Let’s consider an example. Consider the simple query: “path“. This is a simple term query. This will try searching for the string “path” in the default field specified while creating the query. Lucene also supports searching by specifying a field explicitly. To do this you can issue a query in the format: <fieldName>:<query term>. eg: description: text. This will search for string “text” only in the description field. There are many other ways you can issue a query. The details of the Lucene query format can be seen here.

The job of QueryParser is to understand this query and construct the Query class that will be needed to actually run this query. You can use the query parser as:

1QueryParser parser = new QueryParser("description", analyzer);
2Query query = parser.parse("text");

Note: In this example since we have not specified any field, it will search in the default field “description” only.

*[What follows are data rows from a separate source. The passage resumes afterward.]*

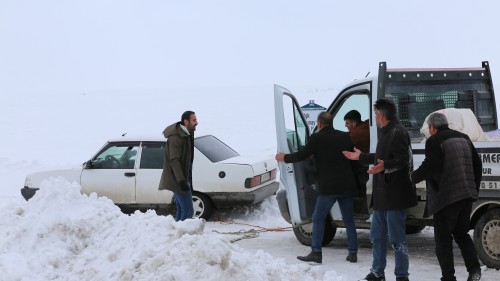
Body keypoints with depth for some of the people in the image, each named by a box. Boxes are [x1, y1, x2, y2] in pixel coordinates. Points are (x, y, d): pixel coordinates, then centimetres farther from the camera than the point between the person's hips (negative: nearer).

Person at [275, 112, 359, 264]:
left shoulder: (317, 138, -6)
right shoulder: (345, 137, 10)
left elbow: (301, 155, -3)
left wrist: (284, 157, 13)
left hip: (328, 187, -5)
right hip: (347, 186, 5)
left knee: (318, 219, 3)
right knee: (349, 220, 12)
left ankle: (316, 252, -3)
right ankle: (353, 253, 11)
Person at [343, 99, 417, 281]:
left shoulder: (398, 133, -14)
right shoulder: (386, 132, 18)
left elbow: (401, 160, -25)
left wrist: (385, 166, -41)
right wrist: (361, 157, 39)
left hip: (395, 195, -11)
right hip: (382, 194, 11)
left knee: (396, 238, -5)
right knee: (377, 235, 17)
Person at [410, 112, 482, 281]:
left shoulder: (434, 141, -9)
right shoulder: (463, 138, 15)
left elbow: (430, 166, -21)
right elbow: (477, 164, 17)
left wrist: (414, 177, -5)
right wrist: (474, 189, 23)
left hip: (446, 197, -7)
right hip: (466, 196, 7)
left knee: (443, 238, 3)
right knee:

IndexSearcher – Searching for documents in your index

Once you have a Query, you can use IndexSearcher to run the query. This is the class that actually runs the query against the Lucene indexes and it gives you results in a TopDocs object. This object contains the documents that matched your query in form of an array of ScoreDoc objects.

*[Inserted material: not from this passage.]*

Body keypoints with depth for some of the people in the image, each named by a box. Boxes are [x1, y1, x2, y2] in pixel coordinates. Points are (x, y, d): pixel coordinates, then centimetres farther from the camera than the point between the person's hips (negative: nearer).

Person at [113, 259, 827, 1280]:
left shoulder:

1DirectoryReader ireader = DirectoryReader.open(directory);
2IndexSearcher isearcher = new IndexSearcher(ireader);
3ScoreDoc[] hits = isearcher.search(query, 10).scoreDocs;

The IndexSearcher needs a DirectoryReader. This should point to the same directory where you created the index.

To bring it all together, now our code looks like this:

 1 Analyzer analyzer = new StandardAnalyzer();
 2
 3Path indexPath = Files.createTempDirectory("tempIndex");
 4Directory directory = FSDirectory.open(indexPath)
 5IndexWriterConfig config = new IndexWriterConfig(analyzer);
 6IndexWriter iwriter = new IndexWriter(directory, config);
 7Document doc = new Document();
 8String text = "This is the text to be indexed.";
 9doc.add(new Field("description", text, TextField.TYPE_STORED));
10iwriter.addDocument(doc);
11iwriter.close();
12
13
14// Parse a simple query that searches for "text":
15QueryParser parser = new QueryParser("description", analyzer);
16Query query = parser.parse("text");
17
18// Now search the index:
19DirectoryReader ireader = DirectoryReader.open(directory);
20IndexSearcher isearcher = new IndexSearcher(ireader);
21
22ScoreDoc[] hits = isearcher.search(query, 10).scoreDocs;
23assertEquals(1, hits.length);
24
25// Iterate through the results:
26for (int i = 0; i < hits.length; i++) {
27  Document hitDoc = isearcher.doc(hits[i].doc);
28  assertEquals("This is the text to be indexed.", hitDoc.get("fieldname"));
29}
30ireader.close();
31directory.close();
32IOUtils.rm(indexPath);

These were all the concepts that you needed to know to get started using Apache Lucene. You are now ready to start using Apache Lucene. If you want a fully functional java code example, try running a demo as explained here. Now go get your hands dirty and write some code!